How Labour councils are working to support the armed forces community

Andy Newman

As we approach Armed Forces Day, I’m struck by a contrast. On the one hand, the complete failure of the government to live up to the promises they made to veterans in their 2019 manifesto, including the completely ineffective office for veterans affairs, set up under the Conservatives, which hit the headlines when minister Johnny Mercer resigned, accusing the government of a complete lack of action in supporting veterans. On the other, the prevailing view of many that – despite the fact that since 2010 the Tory government has inflicted huge cuts to the military, made thousands of redundancies, inflicted pay freezes and forced many on to lower pensions – somehow the Tories remain the party that supports the military.

The armed forces covenant is not currently enshrined in law, but even as moves are made to do so the wording of the armed forces covenant is such that it allows for wide variations in its interpretation. When this is combined with years of government austerity, seeing billions of pounds worth of cuts to local authority budgets since 2010, it results in many local authorities concentrating primarily on their statutory services. Yet while the government loudly shouts about its hollow support for our armed forces community, silently, in the background, at a local level and despite the ruthless austerity forced onto them, many Labour-controlled local authorities have been at the forefront of developing good-quality local armed forces community support packages.

My own local authority, North Tyneside, with no support from central government, took to creating an outstanding armed forces community support package. This was led by mayor Norma Redfern and the previous veterans champion councillor Gary Bell. North Tyneside’s armed forces community offer includes dedicated support workers, enhanced gym membership, enhanced housing offers, strong links to local charities and a guaranteed interview scheme for veterans. This ensures that at a local level, veterans in North Tyneside are giving the support they need whether they are in service, transitioning to civilian life or a veteran regardless of how long they have been discharged.

It’s not just North Tyneside Council. Some Labour-controlled authorities have adopted parts of our veterans policy, while others have provided their own unique dedicated armed forces community services. Liverpool Council’s incredible networking with third-party organisations has helped to create the UK’s first veterans hub (veterans HQ, a collaboration between the council and a number of charities). South Tyneside’s dedicated veterans move on accommodation consists of nine spacious one and two-bedroomed furnished flats, which are made affordable for rent to ex-servicemen and women as they leave the forces. There are just some of the schemes that have been developed by Labour councils, although there are many more.

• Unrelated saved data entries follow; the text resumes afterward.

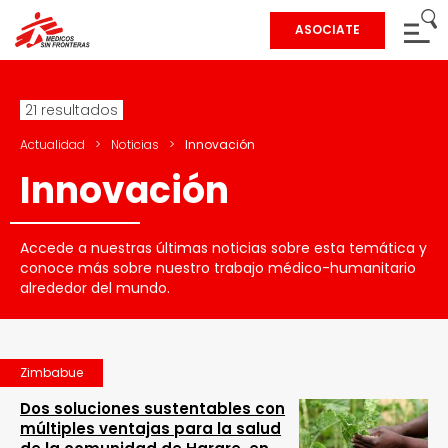
ASOCIATE
21 resultados
Actualidad
>
Noticias
>
Innovación
Innovación
Accede a nuestras últimas noticias sobre esta temática y
conoce más sobre nuestro trabajo médico-humanitario
alrededor del mundo.
Zimbabue
Dos soluciones sustentables con
múltiples ventajas para la salud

It’s not just a case of supporting veterans at a local level either: local councils can also campaign for changes in policy at a national level. Former infantry soldier and trade unionist David McMullen has campaigned tirelessly in support of our Commonwealth veterans. Currently Commonwealth veterans must pay just under £2,500 to remain in the UK after their service is complete: this is per person, so a family of four would need to pay just under £10,000 to remain in the UK.

Labour Friends of the Forces decided to join David in his campaign and produced a motion that could be presented by local Labour groups to their respective councils. This called for Commonwealth veterans to receive free indefinite leave to remain in the UK after four years of service and full citizenship after 12 years of service. Over 30 local Labour groups presented and successfully passed this motion in their local authorities.

The government, bowing to pressure, has decided to introduce a phased discount starting at four years’ service and finishing with a 100% discount on fees after 12 years. Whilst this falls short of what we call for, it shows that not only can pressure from local authorities contribute to changing national policy regarding our armed forces community, but also that it is Labour groups at the forefront of that fight.

During the Covid pandemic, our armed forces have once again shown how vital they are to the nation. I hope that Labour Friends of the Forces can become a networking hub, sharing ideas and best practices for improved services throughout our movement, while also campaigning for improvements for our armed forces community at a national level. Most importantly as we approach Armed Forces Day, I hope that Labour Friends of the Forces can highlight the already excellent work that many Labour-controlled local authorities have done in supporting our armed forces community.